I need help in enhancing a thread scheduling strategy I am working on.

Background

To set the context, I have a couple (20-30 thousand) "tasks" that needs to be executed. Each task can execute independently. In reality, the range of execution time varies between 40ms and 5mins across tasks. Also, each individual task when re-run takes the same amount of time.

I need options to control the way these tasks are executed, so I have come up with a scheduling engine that schedules these tasks based on various strategies. The most basic strategy is FCFS, i.e. my tasks get executed sequentially, one by one. The second one is a batch strategy, the scheduler has a bucket size "b" which controls how many threads can run in parallel. The scheduler will kick off non-blocking threads for the frist "b" tasks it gets, then waits for those started tasks to complete, then proceed with the next "b" tasks, starting them in parallel and then waiting for completion.

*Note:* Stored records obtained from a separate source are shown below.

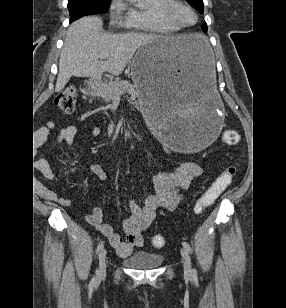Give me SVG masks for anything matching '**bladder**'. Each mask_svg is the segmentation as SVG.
Returning <instances> with one entry per match:
<instances>
[{
	"label": "bladder",
	"mask_w": 286,
	"mask_h": 308,
	"mask_svg": "<svg viewBox=\"0 0 286 308\" xmlns=\"http://www.w3.org/2000/svg\"><path fill=\"white\" fill-rule=\"evenodd\" d=\"M163 261V255L146 250L136 251L123 260L126 266L137 270L155 269L159 267Z\"/></svg>",
	"instance_id": "obj_1"
}]
</instances>
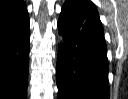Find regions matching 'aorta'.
<instances>
[{
    "label": "aorta",
    "instance_id": "aorta-1",
    "mask_svg": "<svg viewBox=\"0 0 128 99\" xmlns=\"http://www.w3.org/2000/svg\"><path fill=\"white\" fill-rule=\"evenodd\" d=\"M58 43H59V45H63V44H64V32H62V33L58 36Z\"/></svg>",
    "mask_w": 128,
    "mask_h": 99
}]
</instances>
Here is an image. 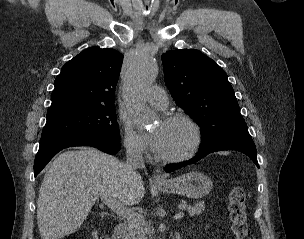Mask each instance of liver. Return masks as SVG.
Listing matches in <instances>:
<instances>
[{
    "label": "liver",
    "mask_w": 304,
    "mask_h": 239,
    "mask_svg": "<svg viewBox=\"0 0 304 239\" xmlns=\"http://www.w3.org/2000/svg\"><path fill=\"white\" fill-rule=\"evenodd\" d=\"M141 176L126 175L125 164L94 148L68 150L48 167L40 187L37 224L42 239L74 233L98 198L132 206L144 197Z\"/></svg>",
    "instance_id": "6515ba94"
}]
</instances>
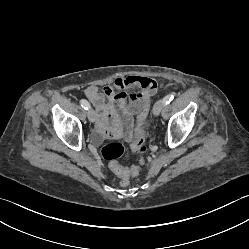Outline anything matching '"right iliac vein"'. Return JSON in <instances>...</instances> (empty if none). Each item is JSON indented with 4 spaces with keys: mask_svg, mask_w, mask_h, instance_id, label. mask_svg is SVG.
Instances as JSON below:
<instances>
[{
    "mask_svg": "<svg viewBox=\"0 0 249 249\" xmlns=\"http://www.w3.org/2000/svg\"><path fill=\"white\" fill-rule=\"evenodd\" d=\"M87 116H88V119H89L90 122H95V120H96V114H95V111L93 109L90 108L87 111Z\"/></svg>",
    "mask_w": 249,
    "mask_h": 249,
    "instance_id": "right-iliac-vein-1",
    "label": "right iliac vein"
}]
</instances>
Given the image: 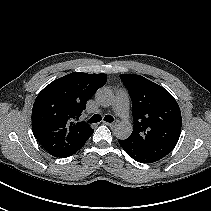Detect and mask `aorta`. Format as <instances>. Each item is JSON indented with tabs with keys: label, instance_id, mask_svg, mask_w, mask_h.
Instances as JSON below:
<instances>
[{
	"label": "aorta",
	"instance_id": "obj_1",
	"mask_svg": "<svg viewBox=\"0 0 211 211\" xmlns=\"http://www.w3.org/2000/svg\"><path fill=\"white\" fill-rule=\"evenodd\" d=\"M96 99L104 106H109L114 101V94L108 88H101L96 93ZM132 133V126L128 122H120L114 128V135L118 139H127Z\"/></svg>",
	"mask_w": 211,
	"mask_h": 211
}]
</instances>
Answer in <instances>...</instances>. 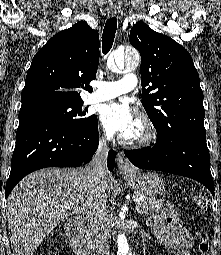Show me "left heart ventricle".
I'll return each instance as SVG.
<instances>
[{
  "label": "left heart ventricle",
  "instance_id": "1",
  "mask_svg": "<svg viewBox=\"0 0 221 255\" xmlns=\"http://www.w3.org/2000/svg\"><path fill=\"white\" fill-rule=\"evenodd\" d=\"M139 127L138 125L135 123V125L133 126V128L126 134L127 137L133 138V137H137L139 135Z\"/></svg>",
  "mask_w": 221,
  "mask_h": 255
}]
</instances>
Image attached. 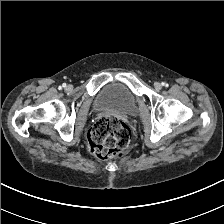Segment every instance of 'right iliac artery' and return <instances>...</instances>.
<instances>
[{"label": "right iliac artery", "mask_w": 224, "mask_h": 224, "mask_svg": "<svg viewBox=\"0 0 224 224\" xmlns=\"http://www.w3.org/2000/svg\"><path fill=\"white\" fill-rule=\"evenodd\" d=\"M62 87H66V84L64 83V84L62 85Z\"/></svg>", "instance_id": "1"}]
</instances>
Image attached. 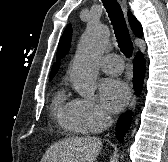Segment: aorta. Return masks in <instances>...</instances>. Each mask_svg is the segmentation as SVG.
Here are the masks:
<instances>
[{
    "label": "aorta",
    "instance_id": "1",
    "mask_svg": "<svg viewBox=\"0 0 168 162\" xmlns=\"http://www.w3.org/2000/svg\"><path fill=\"white\" fill-rule=\"evenodd\" d=\"M108 28L99 22H89L80 40L70 71L77 93L91 97L97 89L98 61L109 42Z\"/></svg>",
    "mask_w": 168,
    "mask_h": 162
}]
</instances>
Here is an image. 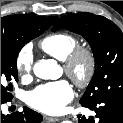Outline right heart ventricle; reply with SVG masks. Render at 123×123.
<instances>
[{
  "instance_id": "1",
  "label": "right heart ventricle",
  "mask_w": 123,
  "mask_h": 123,
  "mask_svg": "<svg viewBox=\"0 0 123 123\" xmlns=\"http://www.w3.org/2000/svg\"><path fill=\"white\" fill-rule=\"evenodd\" d=\"M77 39L68 33H53L40 42V48L48 55L63 61L66 56L77 46Z\"/></svg>"
}]
</instances>
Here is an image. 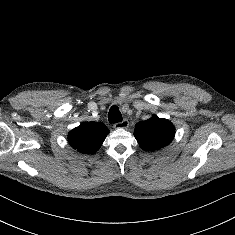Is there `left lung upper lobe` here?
Instances as JSON below:
<instances>
[{"label":"left lung upper lobe","mask_w":235,"mask_h":235,"mask_svg":"<svg viewBox=\"0 0 235 235\" xmlns=\"http://www.w3.org/2000/svg\"><path fill=\"white\" fill-rule=\"evenodd\" d=\"M175 127L167 119L155 115L136 124L134 136L140 147L154 151L167 146L174 138Z\"/></svg>","instance_id":"obj_1"}]
</instances>
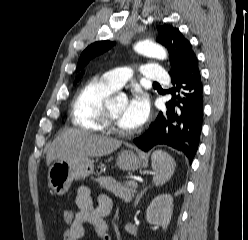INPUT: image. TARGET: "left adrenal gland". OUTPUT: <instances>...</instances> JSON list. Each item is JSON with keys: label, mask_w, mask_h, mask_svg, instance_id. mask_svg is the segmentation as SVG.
<instances>
[{"label": "left adrenal gland", "mask_w": 248, "mask_h": 240, "mask_svg": "<svg viewBox=\"0 0 248 240\" xmlns=\"http://www.w3.org/2000/svg\"><path fill=\"white\" fill-rule=\"evenodd\" d=\"M147 187H145L143 190L140 191V193L137 194L136 200L134 202V207H136L140 201V199L142 198V196L146 193L147 191Z\"/></svg>", "instance_id": "1"}]
</instances>
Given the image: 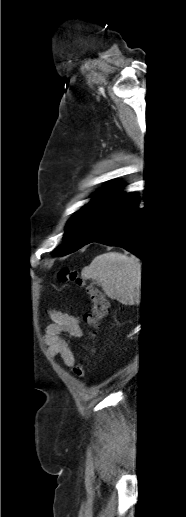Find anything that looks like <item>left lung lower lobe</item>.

Each "b" set of tasks processed at a time is termed a batch and hence batch scheduling.

Now, with batch scheduling, activity begins to increase at the beginning of the batch, when threads start getting created, then peaks in the middle, when most of the threads would be running, and then wanes down as we block and wait for the threads to join back in. Batch scheduling becomes FCFS scheduling when batch size "b" = 1.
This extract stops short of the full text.